Brief note on late Hill
And endings
Geoffrey Hill build-up, Orchards of Syon: a word like "fulvous" becomes onomatopoeic, all a bit priapic seeking yield, despite exact dictionary meanings. When it came to the metal detector line, I actually shouted "ha!" Then the rest is pillow talk.
This stanza isn't a syllogism; the ending is a little death, on purpose, but with some sense of the death of a little madness.
I've become lately very wary of ways of reading poems that assume an overall meaning, or that the poem has established images in it. I need language and articulation to play a role, almost from a dugout. This stanza really answered that need this morning.

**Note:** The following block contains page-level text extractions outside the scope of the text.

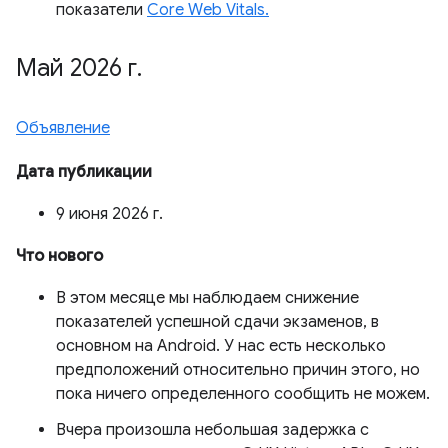
показатели
Core Web Vitals.
Май 2026 г
.
Объявление
Дата публикации
9 июня 2026 г.
Что нового
В этом месяце мы наблюдаем снижение
показателей успешной сдачи экзаменов, в
основном на Android. У нас есть несколько
предположений относительно причин этого, но
пока ничего определенного сообщить не можем.
Вчера произошла небольшая задержка с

A syllogism relies on simplified language, reduced vocabulary, simplified acts. Then it can assert a truth claim and test it logically. But this stanza isn't doing that. I can spot bathos in Pope's Rape of the Lock, for example, because the images, argumentation and narrative are clear, so it's more like a farce, with twists (the clown unexpectedly doesn't fall, the vicar does). In Pope, the play of etymology is clear and the diction under control so much that it's like maths (vide D Davie). In this late Hill stanza, Hill is recognising that he has collected vocabulary in order to make Hill Poems in perpetuity. But he catches himself doing it, and throughout the sequence advocates for stupidity and vagueness. Hence the metal detector line. Showing what rings true, and also too automated. And then there is a sad sense of age throughout the sequence and in this stanza, hence that kind of career-bathos. The theme throughout the sequence is "life is a dream", and so there are hallucinations and sour wakings and also glad wakings, both still alive and ailing.
(Overall here I'm zooming out from assumptions of how a poem ends: if bathetic, or climactic, of what underlying process are we (not) speaking? Music? – Ending on the tonic? Crescendo? – I posit there an unexplored assumption that a poem is propositional or conclusive: hence, a syllogism.)